Imaginez un monde sans smartphone. Plus de rectangle lumineux à dégainer au moindre message, plus de gestes frénétiques sur l’écran. C’est cette vision audacieuse que Mark Zuckerberg avance. Et selon lui, ce n’est pas de la science-fiction. Vos téléphones sont appelés à disparaître — et ils seront remplacés bien plus tôt que vous ne le pensez.
Smartphone : un géant en perte de vitesse
Le smartphone règne sur nos vies depuis plus d’une décennie. Il nous connecte, nous guide, nous divertit. Mais aujourd’hui, un constat s’impose : ce marché s’essouffle.
- Les ventes mondiales de téléphones sont en baisse depuis plusieurs trimestres
- Les innovations stagnent : capteur photo amélioré par-ci, batterie un peu plus endurante par-là, mais rien de révolutionnaire
- Les consommateurs préfèrent garder leur appareil plus longtemps, en misant sur les modèles haut de gamme
Il semble que le cycle de renouvellement rapide ne fasse plus recette. Les grandes marques le savent, et cherchent déjà un nouveau souffle technologique.
La vision choc de Mark Zuckerberg : des lunettes à la place du téléphone
Dans ce contexte en mutation, Mark Zuckerberg propose une alternative radicale : remplacer les smartphones par des lunettes connectées. Une transition qui pourrait bien bouleverser notre quotidien.
Selon lui, l’avenir se trouve dans des objets technologiques plus discrets et plus intuitifs. Pas besoin d’écrans dans la main. Il suffirait de porter une paire de lunettes intelligentes pour accéder à l’information, communiquer ou se repérer.

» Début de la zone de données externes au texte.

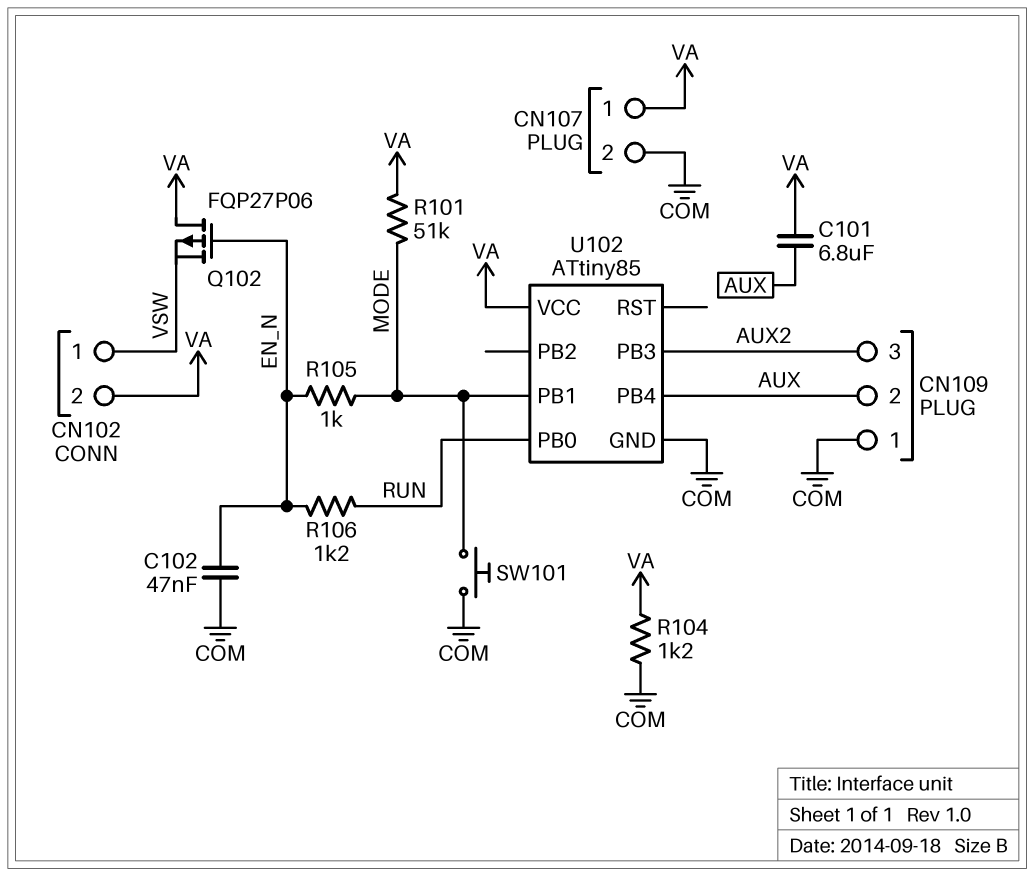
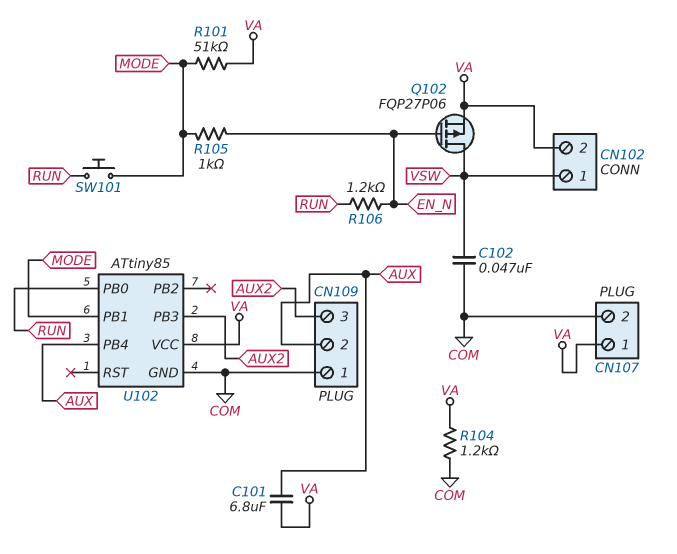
C102: 47nF (COM, EN_N) -> 47nF (COM, VSW)
Q102: PMOS FQP27P06 (G EN_N, D VA, S VSW) -> PMOS FQP27P06 (G EN_N, D VSW, S VA)
SW101: button (COM, MODE) -> button (MODE, RUN)

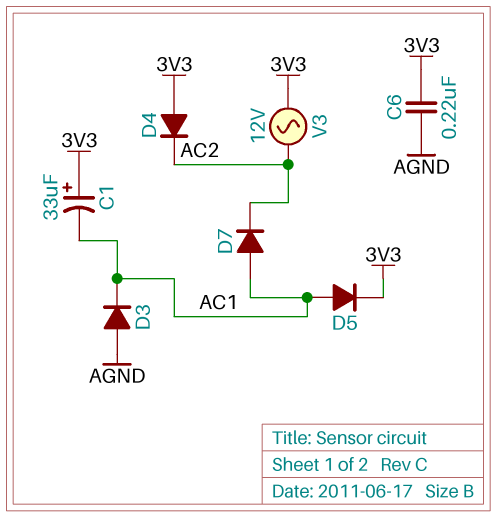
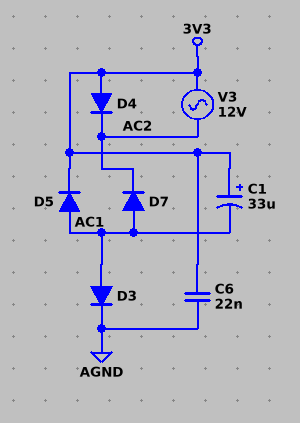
C6: 220nF (3V3, AGND) -> 22nF (3V3, AGND)
D3: diode (A AGND, K AC1) -> diode (A AC1, K AGND)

Les lunettes connectées : un aperçu du futur chez Meta
Meta n’en est pas à son premier essai. L’entreprise a déjà lancé plusieurs modèles pour tester cette vision :
- Ray-Ban Stories : capables de prendre des photos, vidéos et passer des appels
- Ray-Ban Meta : nouvelle génération filmant, traduisant, écoutant en direct, et projetant des informations en réalité augmentée
Imaginez marcher dans une ville étrangère, et lire la traduction des panneaux en direct devant vos yeux. Ou demander à voix basse votre chemin, sans sortir aucun appareil. Ce genre d’expérience, autrefois réservée à la science-fiction, devient désormais techniquement possible.
Un monde où la technologie s’efface… mais ne disparaît pas
Ce que Zuckerberg promet, c’est un usage plus fluide, plus intégré de la technologie. Une technologie qui ne nous demande plus d’être actifs, mais qui s’adapte à notre quotidien, presque invisiblement.
Mais cette vision a ses limites. Elle pose des questions sérieuses.
Les obstacles à franchir avant de dire adieu aux téléphones
Premier frein : le prix. Les lunettes connectées restent aujourd’hui onéreuses, certains modèles coûtant plusieurs milliers d’euros. Un investissement difficilement accessible pour de nombreux foyers.
Deuxième point d’ombre : la confidentialité. Ces nouveaux outils posent la question du respect de la vie privée. Chaque geste, chaque conversation, ou même simplement un regard, pourraient potentiellement être captés ou analysés.
Sans oublier le facteur humain : sommes-nous prêts à abandonner le geste familier du smartphone ? L’adoption pourrait prendre du temps. Les premières générations de lunettes manqueront peut-être de raffinement ou de fiabilité. Mais, comme pour l’iPhone en 2007, il suffit souvent d’un produit charnière pour basculer nos usages.
Une transition déjà en marche
La disparition totale du smartphone ne se fera pas du jour au lendemain. Mais quelque chose bouge. Nos habitudes évoluent. On déverrouille moins souvent son écran, on utilise davantage la voix, on porte plus de wearables comme les montres connectées.
Dans les prochaines années, on pourrait bien assister à une cohabitation entre l’ancien et le nouveau. Puis, doucement, le smartphone deviendra un objet du passé. Comme le baladeur, le GPS portable ou l’appareil photo numérique.
Vers un futur post-smartphone
La vision de Mark Zuckerberg ouvre une double réflexion. D’abord technologique : quel sera le successeur du smartphone ? Mais surtout humaine : quelle place voulons-nous accorder à la technologie dans notre quotidien ?
Pas besoin d’adhérer à son projet pour s’interroger. Peut-être qu’un jour, sans qu’on s’en rende compte, on regardera son téléphone au fond d’un tiroir et on réalisera qu’il ne nous sert plus à grand-chose.
Une chose est sûre : si les géants de la tech prennent cette transition au sérieux, c’est qu’elle a déjà commencé.